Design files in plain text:
▶
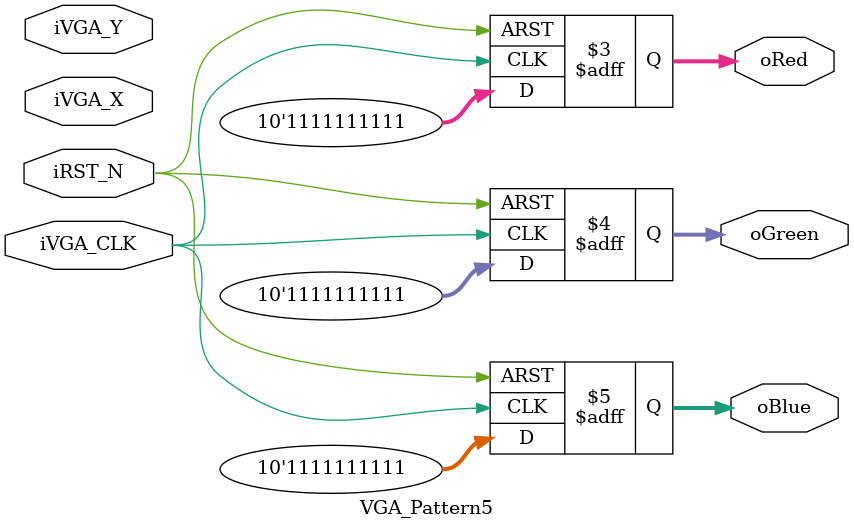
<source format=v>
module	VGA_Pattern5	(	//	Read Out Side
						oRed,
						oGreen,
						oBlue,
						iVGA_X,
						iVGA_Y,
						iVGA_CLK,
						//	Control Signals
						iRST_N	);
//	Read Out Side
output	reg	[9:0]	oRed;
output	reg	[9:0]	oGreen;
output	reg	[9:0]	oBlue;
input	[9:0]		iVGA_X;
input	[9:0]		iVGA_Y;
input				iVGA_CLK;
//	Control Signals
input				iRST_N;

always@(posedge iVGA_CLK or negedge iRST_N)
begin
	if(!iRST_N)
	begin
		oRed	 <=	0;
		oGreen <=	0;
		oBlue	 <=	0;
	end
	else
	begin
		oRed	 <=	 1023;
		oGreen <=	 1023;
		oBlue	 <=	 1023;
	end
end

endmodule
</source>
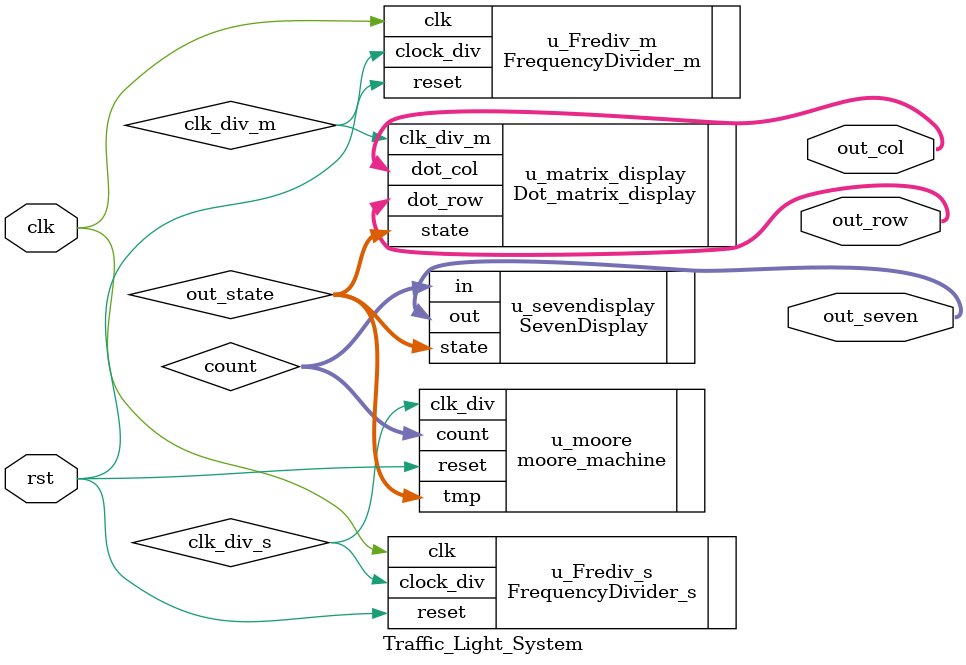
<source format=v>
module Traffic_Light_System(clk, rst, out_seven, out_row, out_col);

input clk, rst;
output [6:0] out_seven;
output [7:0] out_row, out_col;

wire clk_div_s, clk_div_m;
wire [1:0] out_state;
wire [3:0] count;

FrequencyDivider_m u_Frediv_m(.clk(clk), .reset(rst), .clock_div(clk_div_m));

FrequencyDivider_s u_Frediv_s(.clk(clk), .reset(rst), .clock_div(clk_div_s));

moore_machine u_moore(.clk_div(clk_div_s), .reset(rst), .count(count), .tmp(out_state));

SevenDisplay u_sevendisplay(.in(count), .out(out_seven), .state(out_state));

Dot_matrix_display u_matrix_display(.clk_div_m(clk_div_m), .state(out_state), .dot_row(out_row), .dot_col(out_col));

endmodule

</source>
◀
▶
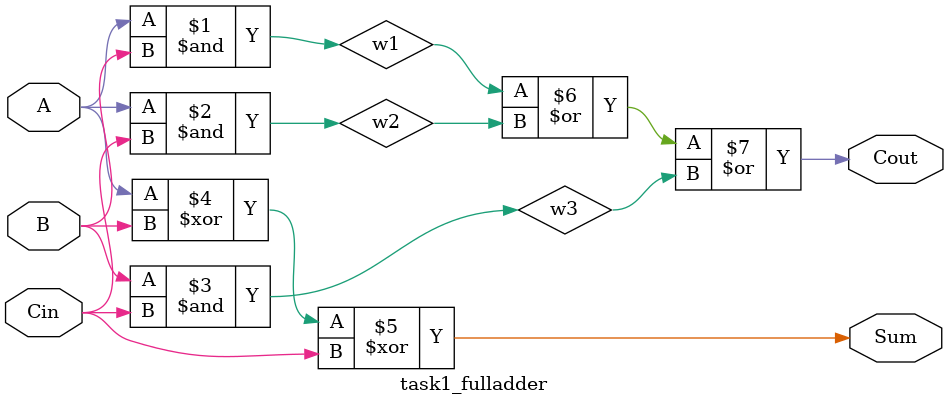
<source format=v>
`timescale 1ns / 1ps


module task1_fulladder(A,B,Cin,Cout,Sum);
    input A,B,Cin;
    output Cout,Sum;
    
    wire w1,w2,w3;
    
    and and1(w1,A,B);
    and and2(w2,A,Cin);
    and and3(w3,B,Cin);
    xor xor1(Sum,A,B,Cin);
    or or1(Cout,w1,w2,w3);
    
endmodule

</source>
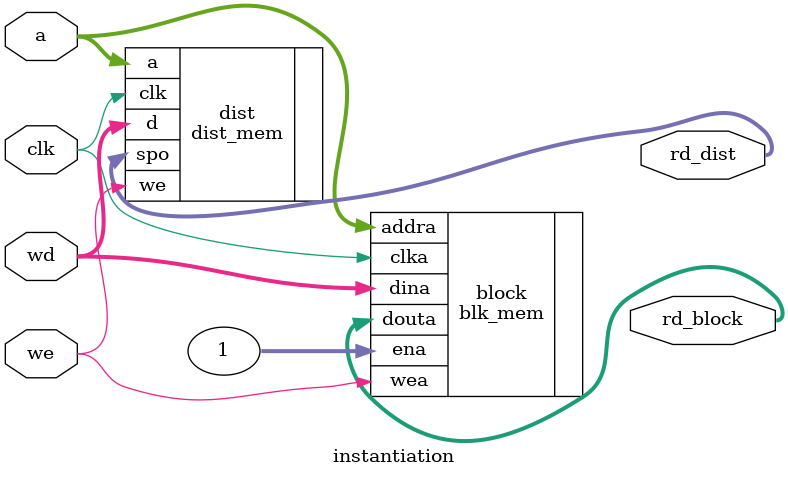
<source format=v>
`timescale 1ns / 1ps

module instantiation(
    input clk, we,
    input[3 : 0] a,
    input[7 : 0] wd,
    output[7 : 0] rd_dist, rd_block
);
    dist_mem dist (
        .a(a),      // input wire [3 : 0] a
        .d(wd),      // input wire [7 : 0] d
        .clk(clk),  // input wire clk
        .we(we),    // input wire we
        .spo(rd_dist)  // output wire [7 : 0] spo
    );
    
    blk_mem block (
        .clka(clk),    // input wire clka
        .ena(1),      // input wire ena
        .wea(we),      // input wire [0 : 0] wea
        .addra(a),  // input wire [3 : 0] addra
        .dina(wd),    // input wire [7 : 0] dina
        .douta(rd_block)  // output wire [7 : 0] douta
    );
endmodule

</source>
◀
### WORK INSTRUCTIONS
Find how many lines of the records hold the string "Cout", then give that number by itself.

### OUTPUT OF THE EXERCISE
3